Hasn’t stopped her from selling the eggs, though. Paltrow’s company simply dialed down the health claims.
So none of this should be assumed as harmless stuff. Alicia Silverstone may be a nice person. She may be well-intended. But she is a Class-A nut job who has no business in eco-warriorhood, public health or advocacy.
This is a woman who pushed anti-vax misinformation in her 2014 book ‘The Kind Mama.’ She wrote about the evils of tampons and diapers. Far better, she wrote, for babies to poop in the grass than in non-organic cotton diapers.
Really, this goes beyond idiocy. It’s class warfare. It’s rich, pampered, famous women shaming their less-privileged sisters for not sourcing organic everything, for not chewing up their toddler’s food and depositing it, bird-like, into their child’s mouth (yes, Silverstone did this). It’s telling other women who are doing their best that they’re bad moms. It’s mocking women of lower socioeconomic status, who may live in food deserts, for a lack of proper nutrition, for not looking sleek and rich — all under the guise of trying to help.

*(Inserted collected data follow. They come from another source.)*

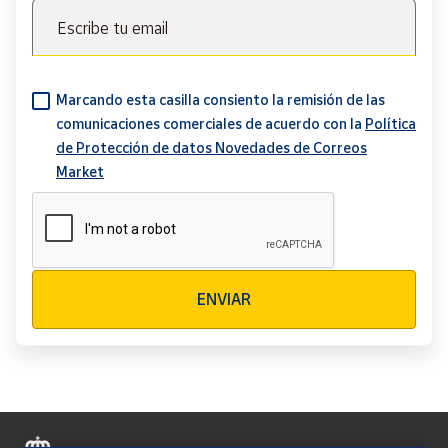
Escribe tu email
Marcando esta casilla consiento la remisión de las
comunicaciones comerciales de acuerdo con la
Política
de Protección de datos Novedades de Correos
Market
Verificación reCAPTCHA
ENVIAR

It’s rich, pampered, famous women shaming their less-privileged sisters for not sourcing organic everything, for not chewing up their toddler’s food and depositing it, bird-like, into their child’s mouth (yes, Silverstone did this – above)
‘I’d rather smoke crack than eat cheese from a can.’ — Gwyneth Paltrow, 2011.
Which brings us to Silverstone’s veganism. None other than The Atlantic recently reported that a world without meat could not only be worse for combating climate change but for our individual health. And guess which segment of the population would most suffer nutritionally from veganism? That’s right: Poor people who can’t afford or access all the supplemental foods that would compensate for the lack of balanced protein, iron and B12 otherwise found in meat.
As for vegan clothes and accessories, such as the boots Silverstone wears in her PETA ad? A good amount of fake leather consists of plastic fibers, and such products can take 500 years to decompose — and when they do, harmful chemicals are released into the ether. Harper’s Bazaar reported that clothing made from plastic is a true ecological threat, with an estimated 13 million tons of fake fibers winding up in the ocean every year.
And not only does fake fur pose a similar threat — far too often, companies claim to be selling fake fur when they are actually selling you the real thing. Neiman Marcus and Amazon are just two retailers in recent years who have come under scrutiny for such practices.
In keeping with that arrogant COVID-19 celebrity video, here’s a humble ask: ‘Imagine’ celebrities stopped bloviating and pontificating? Imagine if they abandoned smug sanctimony?
I know: You may say I’m a dreamer. But I’m not the only one.